● TEXT EXCERPT:

______________________________

3. General Release and Waiver. Upon or following Executive’s Date of Termination potentially entitling Executive to Salary Continuation and other benefits under Section 2 above, Executive will execute a binding general release and waiver of claims in a form substantially similar to the attached Appendix A (the “General Release and Waiver”). If the General Release and Waiver is not signed by the deadline specified therein or is signed but subsequently revoked, Executive will not receive any Salary Continuation otherwise payable or CiC Vesting Acceleration, or COBRA Reimbursement.
4. Noncompetition. During Executive’s Company Employment and thereafter for the Restricted Period, Executive shall not, directly or indirectly, participate in, consult with, be employed by, or assist with the organization, planning, financing, management, operation or control of any Competitive Business, provided the foregoing shall not limit Executive from being involved in the noncompetitive portion of a Competitive Business. Executive acknowledges that, in consideration for the post-termination noncompetition and nonsolicitation restrictions set forth in Sections 4 and 5, the Company has granted Executive the right to receive in accordance with the terms and conditions of this Agreement, Salary Continuation, COBRA Reimbursement, and CiC Vesting Acceleration (collectively, the “Severance Provisions”). Executive acknowledges and agrees that the Severance Provisions constitute “other mutually-agreed upon consideration” for the purposes of the Massachusetts Noncompetition Agreement Act sufficient to support the post-termination noncompetition and nonsolicitation restrictions in this Agreement. The provisions herein are not a “garden leave” clause.

______________________________

● DATA ENTRIES:
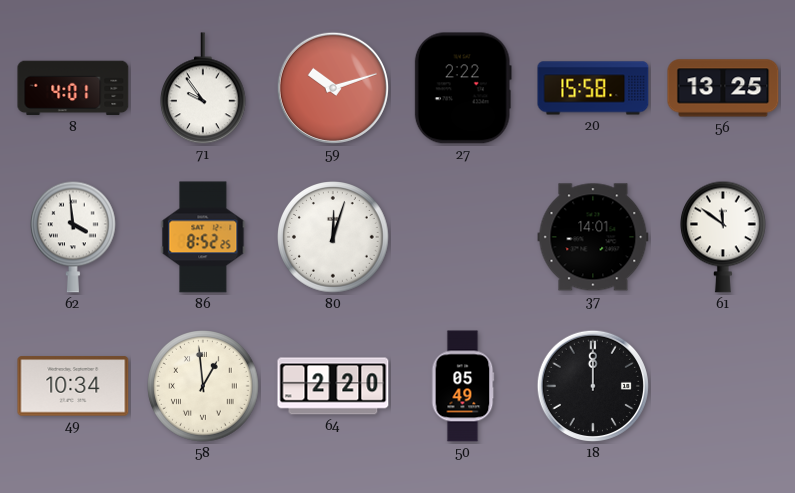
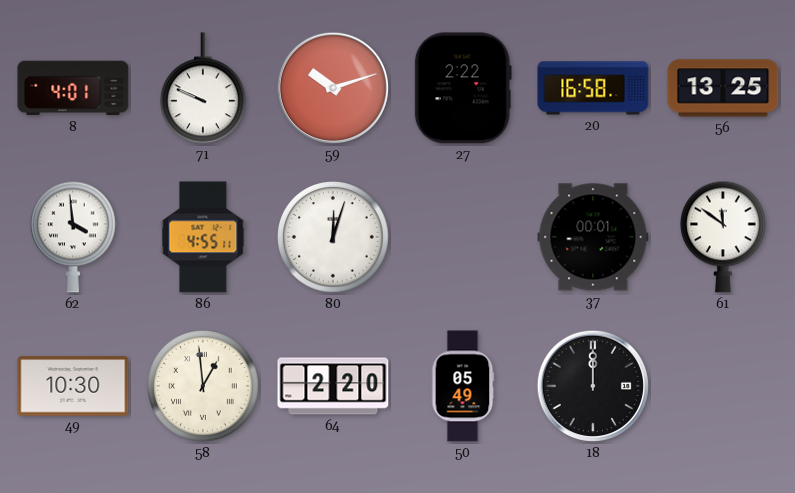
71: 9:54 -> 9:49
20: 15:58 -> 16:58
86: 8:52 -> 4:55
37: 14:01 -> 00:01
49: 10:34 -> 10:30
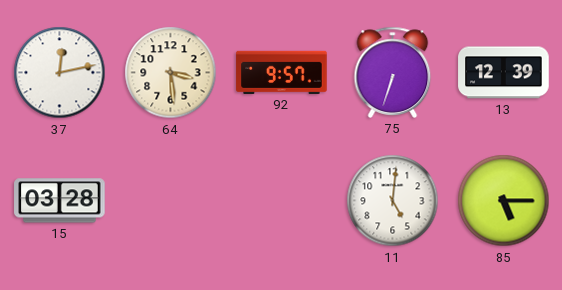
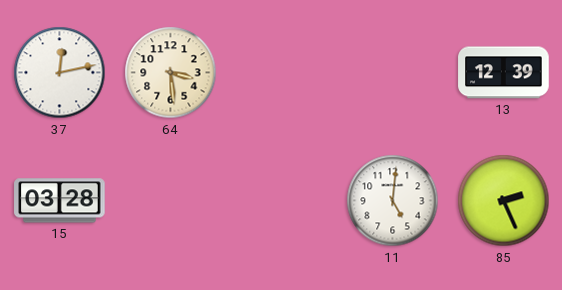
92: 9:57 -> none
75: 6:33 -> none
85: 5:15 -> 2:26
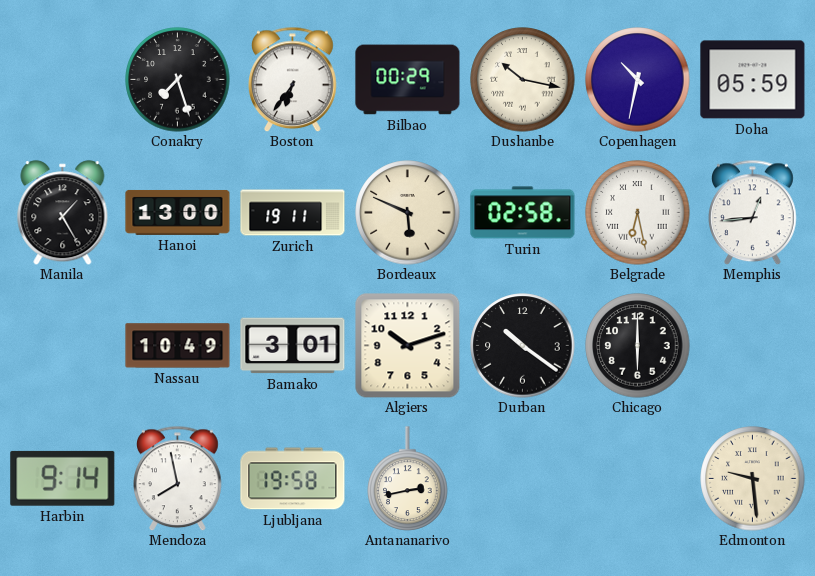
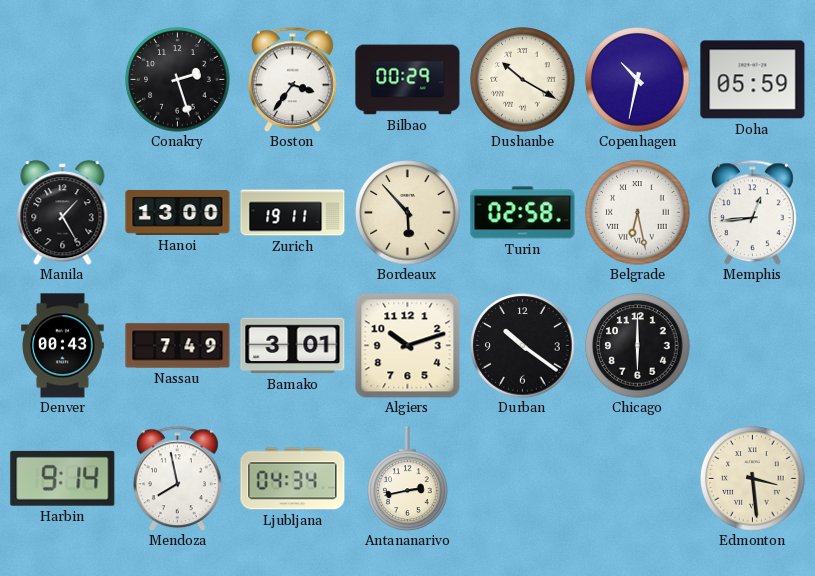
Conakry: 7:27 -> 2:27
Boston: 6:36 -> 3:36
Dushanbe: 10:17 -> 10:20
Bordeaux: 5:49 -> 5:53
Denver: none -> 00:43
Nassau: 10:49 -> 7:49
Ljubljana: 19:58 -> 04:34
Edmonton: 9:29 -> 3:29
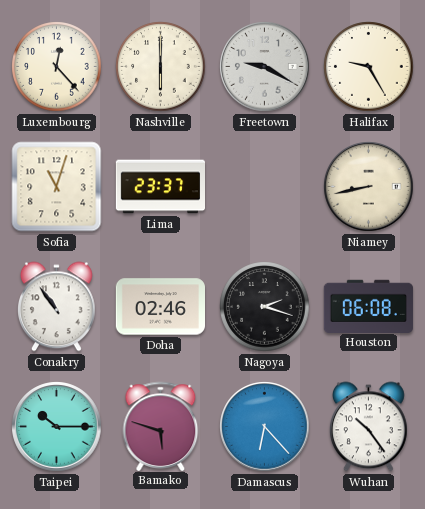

______________________________

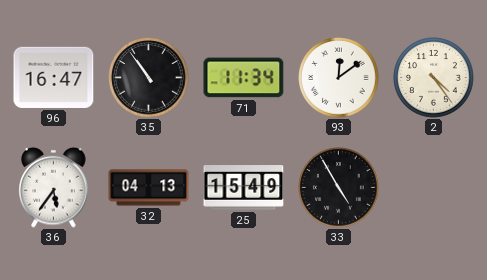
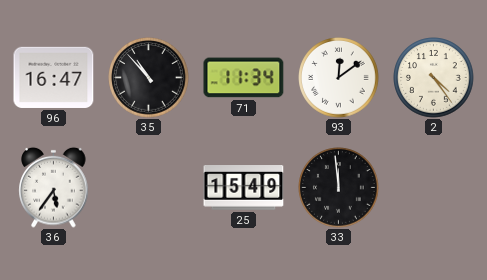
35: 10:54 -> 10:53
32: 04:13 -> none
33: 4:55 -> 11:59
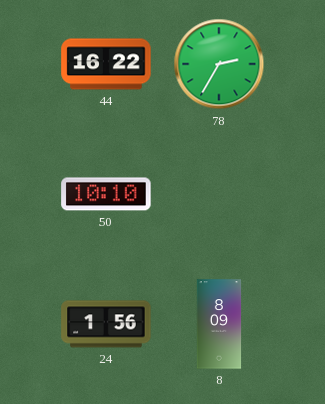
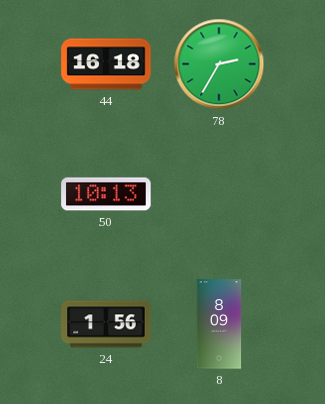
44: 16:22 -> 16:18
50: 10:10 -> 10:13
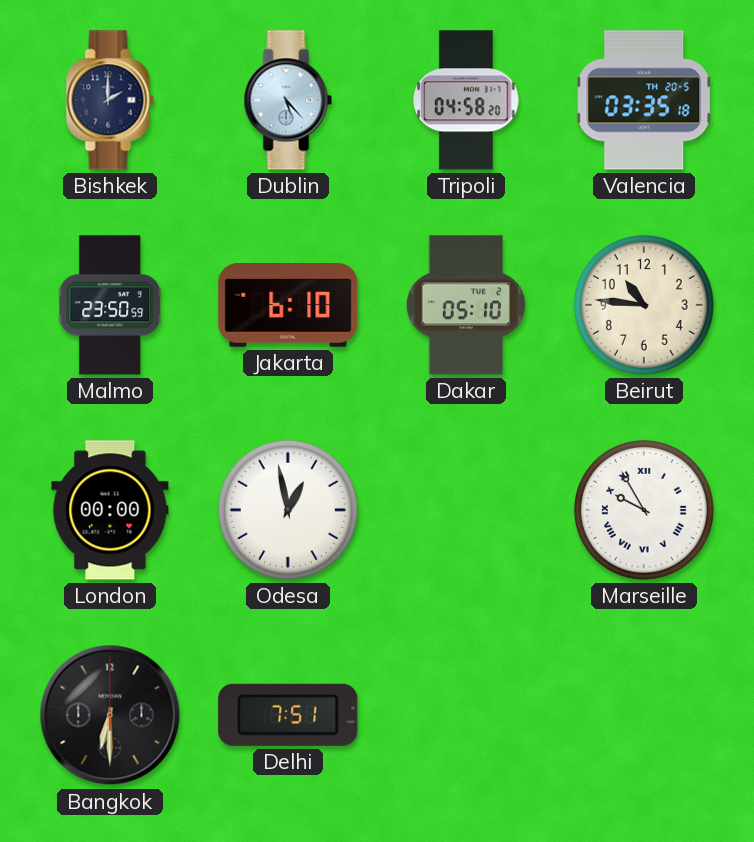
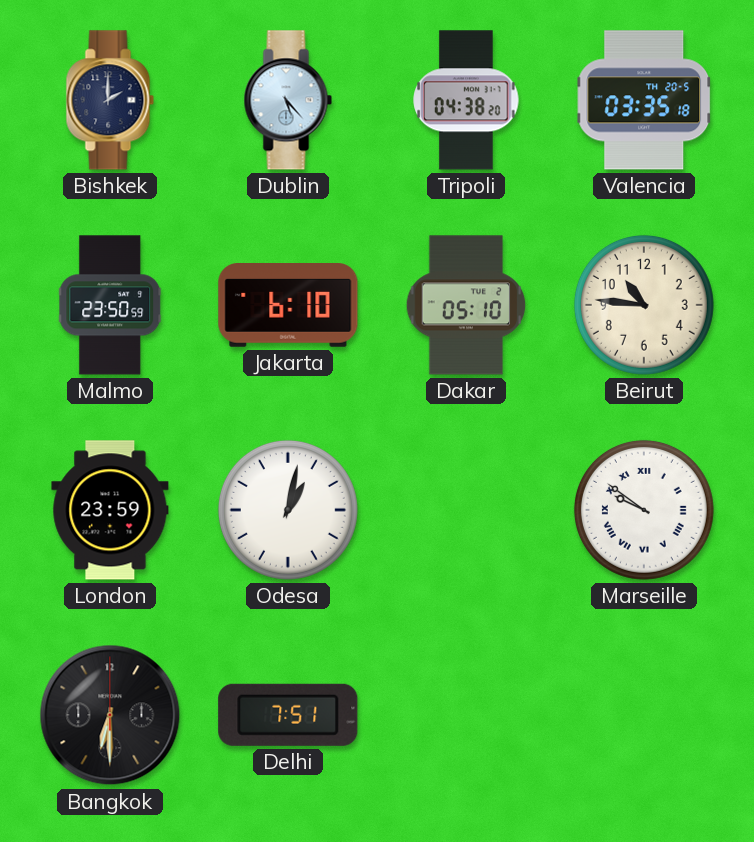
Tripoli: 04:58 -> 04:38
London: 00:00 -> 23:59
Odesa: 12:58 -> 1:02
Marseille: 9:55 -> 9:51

______________________________

● TASK LIST:
1. Condense the paragraph of the employment agreement excerpt that begins "3. General Release and Waiver" into a shorter version that keeps its main facts.
2. From the employment agreement excerpt, reproduce word for word the passage between "3. General Release" and "or COBRA Reimbursement.", inclusive.

● EXPECTED RESULTS:
1. On or after a Date of Termination that may entitle Executive to Salary Continuation and other Section 2 benefits, Executive must sign a binding general release and waiver of claims substantially similar to Appendix A. If Executive misses the signing deadline or signs and later revokes it, Executive receives no Salary Continuation, CiC Vesting Acceleration, or COBRA Reimbursement.

2.
3. General Release and Waiver. Upon or following Executive’s Date of Termination potentially entitling Executive to Salary Continuation and other benefits under Section 2 above, Executive will execute a binding general release and waiver of claims in a form substantially similar to the attached Appendix A (the “General Release and Waiver”). If the General Release and Waiver is not signed by the deadline specified therein or is signed but subsequently revoked, Executive will not receive any Salary Continuation otherwise payable or CiC Vesting Acceleration, or COBRA Reimbursement.